「あのさ・・・・アルト・・・」

「カルパッチョ美味いぞ!」

 陽気なアルトの声に、ミハエルの言葉が沈む。駆けつけ三杯の勢いでシャンパンを煽ったアルトは、完全に出来上がっていた。元々強くない癖に、口当たりの良さだけを理由に飲むからだ。勧めたミハエルにも責任の一端がない、とは言い切れないが、もう少し酒の飲み方を覚えても良い頃ではないだろうか。

「俺がいないところでは飲むなよ」

 白い頬をほんのり染めて、とろりと潤ませた瞳でアルトは不思議そうに首を傾げる。

「別にオレの勝手だろ?」

 あぁもぉ、とミハエルは頭を掻き毟った。一度思い知らせてやるべきなのだろうか。いやいや、とミハエルは沸き上がる劣情を押さえ込んだ。グラスに残ったシャンパンを一気に煽って、ミハエルは大きく息を吐き出した。競り上がる緊張を飲み込んで、紡ぐべき言葉を唇に乗せる。

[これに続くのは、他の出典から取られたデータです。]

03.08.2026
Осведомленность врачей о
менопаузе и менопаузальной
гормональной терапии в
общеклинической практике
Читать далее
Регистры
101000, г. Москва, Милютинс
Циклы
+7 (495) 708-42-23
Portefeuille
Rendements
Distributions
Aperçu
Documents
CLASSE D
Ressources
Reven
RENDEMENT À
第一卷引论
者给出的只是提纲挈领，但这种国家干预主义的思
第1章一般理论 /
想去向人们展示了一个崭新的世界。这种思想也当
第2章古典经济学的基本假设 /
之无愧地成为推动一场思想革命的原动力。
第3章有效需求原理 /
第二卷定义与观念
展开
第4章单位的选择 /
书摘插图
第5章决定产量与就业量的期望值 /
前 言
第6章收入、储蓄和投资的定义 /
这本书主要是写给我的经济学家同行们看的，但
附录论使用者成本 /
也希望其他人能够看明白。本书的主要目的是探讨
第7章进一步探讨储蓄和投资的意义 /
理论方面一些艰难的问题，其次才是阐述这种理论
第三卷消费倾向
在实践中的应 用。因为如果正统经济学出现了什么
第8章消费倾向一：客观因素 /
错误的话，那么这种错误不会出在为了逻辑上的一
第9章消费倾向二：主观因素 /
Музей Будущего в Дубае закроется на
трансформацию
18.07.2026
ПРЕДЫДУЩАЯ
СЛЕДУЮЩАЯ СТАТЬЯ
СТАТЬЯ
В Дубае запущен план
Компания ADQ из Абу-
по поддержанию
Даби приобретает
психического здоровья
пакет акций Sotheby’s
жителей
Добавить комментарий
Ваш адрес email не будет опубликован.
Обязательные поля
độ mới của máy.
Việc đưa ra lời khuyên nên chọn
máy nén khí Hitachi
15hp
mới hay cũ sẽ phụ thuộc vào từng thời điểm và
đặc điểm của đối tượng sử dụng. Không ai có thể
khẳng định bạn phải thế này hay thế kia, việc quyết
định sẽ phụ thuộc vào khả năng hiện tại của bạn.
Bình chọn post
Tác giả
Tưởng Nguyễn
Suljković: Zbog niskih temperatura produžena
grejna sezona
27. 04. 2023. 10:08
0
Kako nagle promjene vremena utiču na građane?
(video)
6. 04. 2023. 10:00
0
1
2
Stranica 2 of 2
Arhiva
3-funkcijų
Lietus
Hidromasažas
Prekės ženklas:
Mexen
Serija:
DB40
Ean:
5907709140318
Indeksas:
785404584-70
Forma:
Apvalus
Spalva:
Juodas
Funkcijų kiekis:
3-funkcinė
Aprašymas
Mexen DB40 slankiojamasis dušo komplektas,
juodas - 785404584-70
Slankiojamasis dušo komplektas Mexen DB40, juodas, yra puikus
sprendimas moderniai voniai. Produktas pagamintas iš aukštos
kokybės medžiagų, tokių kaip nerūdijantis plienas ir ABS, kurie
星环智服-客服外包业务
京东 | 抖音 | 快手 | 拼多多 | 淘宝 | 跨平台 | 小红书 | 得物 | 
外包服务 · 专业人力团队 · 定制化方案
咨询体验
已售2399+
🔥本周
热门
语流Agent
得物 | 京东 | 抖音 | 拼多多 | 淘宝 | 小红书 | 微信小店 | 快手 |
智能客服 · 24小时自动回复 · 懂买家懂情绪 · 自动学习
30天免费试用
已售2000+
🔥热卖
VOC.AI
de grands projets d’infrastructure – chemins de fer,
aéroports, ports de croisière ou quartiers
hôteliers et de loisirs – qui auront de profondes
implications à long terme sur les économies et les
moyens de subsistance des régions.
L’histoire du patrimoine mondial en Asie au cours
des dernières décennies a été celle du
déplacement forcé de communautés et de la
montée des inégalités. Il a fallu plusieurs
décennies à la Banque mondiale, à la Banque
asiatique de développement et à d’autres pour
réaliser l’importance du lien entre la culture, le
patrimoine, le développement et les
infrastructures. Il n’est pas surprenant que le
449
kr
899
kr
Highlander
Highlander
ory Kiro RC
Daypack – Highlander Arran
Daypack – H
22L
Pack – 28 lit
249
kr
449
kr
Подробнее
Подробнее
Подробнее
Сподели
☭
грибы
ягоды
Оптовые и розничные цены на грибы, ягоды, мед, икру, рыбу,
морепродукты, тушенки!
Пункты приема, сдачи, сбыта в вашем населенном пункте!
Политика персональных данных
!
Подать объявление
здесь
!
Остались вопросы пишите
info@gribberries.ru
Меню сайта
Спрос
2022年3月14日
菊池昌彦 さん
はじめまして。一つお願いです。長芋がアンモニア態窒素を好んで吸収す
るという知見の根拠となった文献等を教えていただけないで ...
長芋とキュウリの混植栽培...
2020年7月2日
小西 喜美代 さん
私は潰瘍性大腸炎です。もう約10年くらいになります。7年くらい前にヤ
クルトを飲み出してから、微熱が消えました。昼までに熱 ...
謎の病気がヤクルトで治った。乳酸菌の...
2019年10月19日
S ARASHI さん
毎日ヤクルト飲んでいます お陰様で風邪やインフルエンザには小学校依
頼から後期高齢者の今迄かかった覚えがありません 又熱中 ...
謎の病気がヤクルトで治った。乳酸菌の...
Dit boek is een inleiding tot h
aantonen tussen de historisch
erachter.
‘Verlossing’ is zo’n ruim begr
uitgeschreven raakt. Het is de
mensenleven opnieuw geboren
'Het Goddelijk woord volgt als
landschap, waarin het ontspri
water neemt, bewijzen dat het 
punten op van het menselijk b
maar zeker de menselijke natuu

「勝手じゃねぇよ。・・・・・アルト、あのさ・・・・・」

 手の中のグラスを弄びながら、次の言葉を探す。その時ポスンと腕に重さを感じて、ミハエルは首を巡らした。

「・・・・・随分とお約束過ぎじゃないか?」

 そこには、ミハエルに体重を預けてすぅすぅと寝息をたてるアルトの姿があった。長い睫が、白い頬に影を落としている。ミハエルは肩を竦めると、シャンパンの残るグラスをアルトの手から取り上げ、静かにテーブルに置いた。

「鈍いくせに、無駄に防御本能高すぎだろう・・・・」

 無防備に眠り込むアルトに自嘲気味に笑うと、ミハエルは汗でぐっしょりと濡れた掌をじっと見詰めた。それは、初めて一人で仕事をこなした時よりも、濡れていた。